Jeffries-Johnson wants to be inclusive in these talks. She also wants to nail down some of the ideas broached at last Wednesday’s Port Angeles Arts Council forum on the theater’s future.
About 40 people — including local artists, festival directors, business owners, City Council members and real estate agent Dan Gase — met a week ago to brainstorm what the Lincoln could become, just as Gase announced the theater is on the market for $259,000 through Coldwell Banker Uptown Realty.
This Wednesday, “I want people who are less about concepts,” said Jeffries-Johnson, “and more about conception.”
What the discussion calls for now, she believes, are people with expertise in renovation of historic structures, the building code, grant writing and other fundraising methods.

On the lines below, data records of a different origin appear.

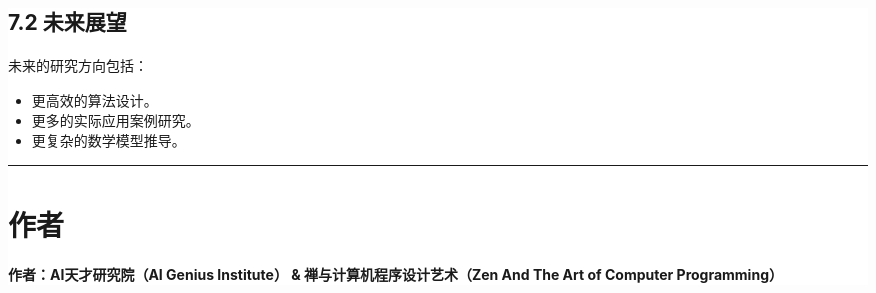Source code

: ## 7.2 未来展望
未来的研究方向包括：
- 更高效的算法设计。
- 更多的实际应用案例研究。
- 更复杂的数学模型推导。

---

# 作者

**作者：AI天才研究院（AI Genius Institute） & 禅与计算机程序设计艺术（Zen And The Art of Computer Programming）**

Sun Basin Theatres, the Wenatchee-based company that also owns Deer Park Cinema just east of Port Angeles, closed the Lincoln due to the potential cost — an estimated $200,000 — for converting its screens to digital technology.
Sun Basin General Manager Bryan Cook also said last week that a non-compete clause would be added to any sale or lease of the theater, preventing the new operator from showing first-run movies.
Concerts, performances and screenings of older films are among the allowed uses — all of which were discussed with enthusiasm during the arts council forum.
The Port Angeles Arts Council, a nongovernmental, nonprofit group whose mission is to promote art in the community — from music and dance to the visual arts and beyond — will host another follow-up meeting at 6 p.m. Wednesday, June 4, at Studio Bob, the event space upstairs at 1181/2 E. Front St.